| PROMPT |
Repeat the lines below exactly as they appear, but leave out the images.
═════ LISTED ENTRIES
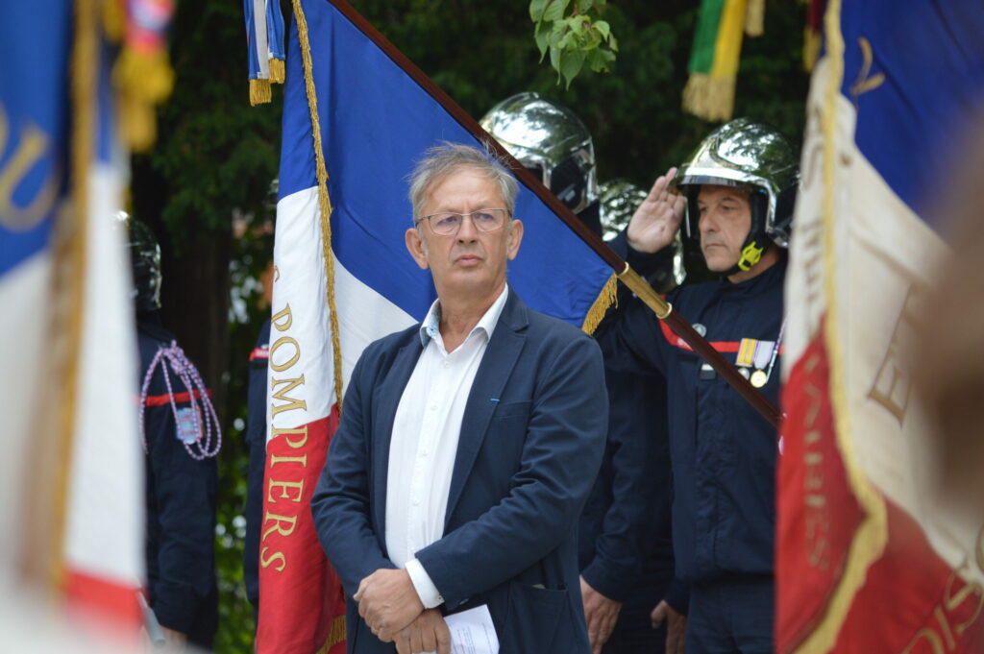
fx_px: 6964
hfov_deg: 8.1
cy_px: 327
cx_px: 492
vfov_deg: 5.4
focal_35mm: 255
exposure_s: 1/500
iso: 400
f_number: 5
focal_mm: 170
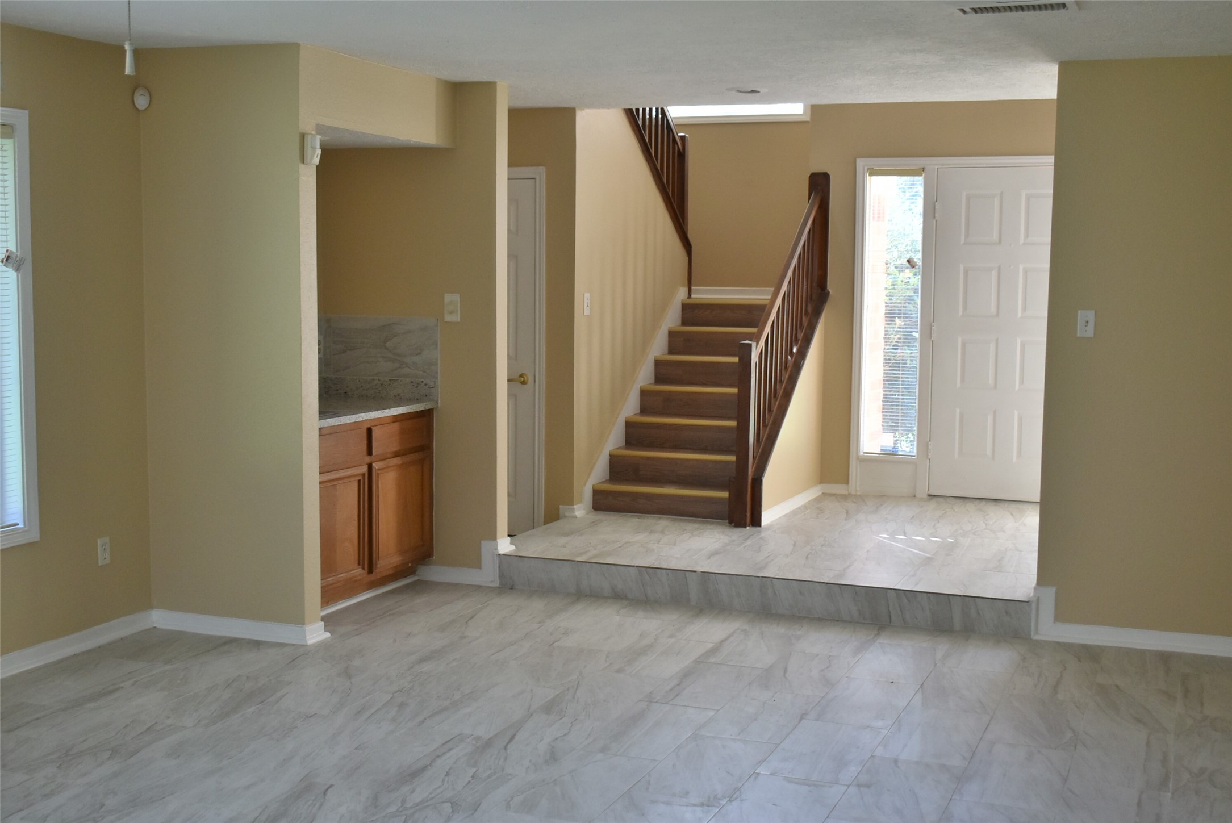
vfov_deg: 30.9
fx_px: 1490
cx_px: 616
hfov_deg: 44.9
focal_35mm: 44
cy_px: 412
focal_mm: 29
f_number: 4.2
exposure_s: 1/250
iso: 640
══════════
| SOLUTION TO THE PROBLEM |
fx_px: 6964
hfov_deg: 8.1
cy_px: 327
cx_px: 492
vfov_deg: 5.4
focal_35mm: 255
exposure_s: 1/500
iso: 400
f_number: 5
focal_mm: 170
vfov_deg: 30.9
fx_px: 1490
cx_px: 616
hfov_deg: 44.9
focal_35mm: 44
cy_px: 412
focal_mm: 29
f_number: 4.2
exposure_s: 1/250
iso: 640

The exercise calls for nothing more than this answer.